Pengawasan tersebut biasanya berfokus pada musim flu musim dingin, namun CDC menyarankan negara-negara bagian untuk terus memantau flu sepanjang tahun, mengingat wabah yang sedang berlangsung di peternakan unggas dan susu sejak bulan Mei. Kasus H5N1 pertama kali terdeteksi melalui Sistem Pemantauan Influenza Nasional.
“Sistem pemantauan flu kami dirancang untuk mendeteksi sangat sedikit data, dan kasus ini membuktikan bahwa sistem tersebut berfungsi. “Kami berhasil menemukan sesuatu yang langka, meski kami masih belum mengetahui bagaimana hal itu bisa terjadi,” kata Shah.
Tidak ada kasus infeksi H5N1 yang dilaporkan pada sapi di Missouri, namun hanya 17 dari sekitar 60.000 sapi perah yang telah diuji pada bulan Juli. Kasus flu burung terakhir di negara bagian Missouri tercatat pada bulan Februari. Dibandingkan tahun lalu, tidak ada peningkatan signifikan dalam aktivitas flu atau kunjungan ke ruang gawat darurat di wilayah tersebut
“Namun, penyelidikan kami masih berlangsung,” kata Shah.
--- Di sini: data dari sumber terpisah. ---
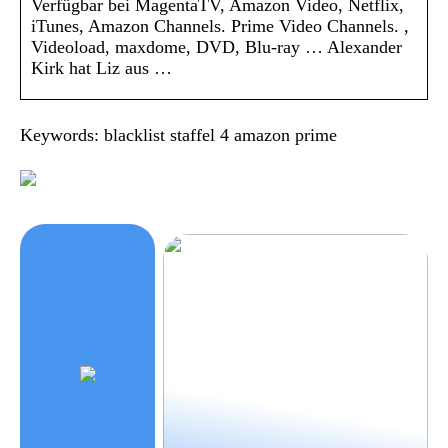
Verfügbar bei MagentaTV, Amazon Video, Netflix,
iTunes, Amazon Channels. Prime Video Channels. ,
Videoload, maxdome, DVD, Blu-ray … Alexander
Kirk hat Liz aus …
Keywords: blacklist staffel 4 amazon prime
Pasien di Missouri yang memiliki masalah kesehatan mendasar yang signifikan mengalami gejala parah seperti nyeri dada, mual, muntah, diare, dan bahkan kelemahan.
“Para pasien sudah menderita penyakit kronis dan masalah pernapasan bukanlah alasan utama mereka dibawa ke rumah sakit,” kata Cox.
Kondisinya tidak serius, hanya dirawat selama tiga hari dan sembuh. Shah mengatakan, kondisi medis pasien bisa membuatnya lebih rentan terhadap infeksi. Otoritas kesehatan tetap waspada terhadap kemungkinan kasus baru pada manusia karena virus ini terus menyebar ke hewan.
“Semakin banyak spesies hewan yang terinfeksi dan membawa H5, risiko interaksi hewan-manusia meningkat, yang pada gilirannya meningkatkan kemungkinan penularan pada manusia,” kata Shah.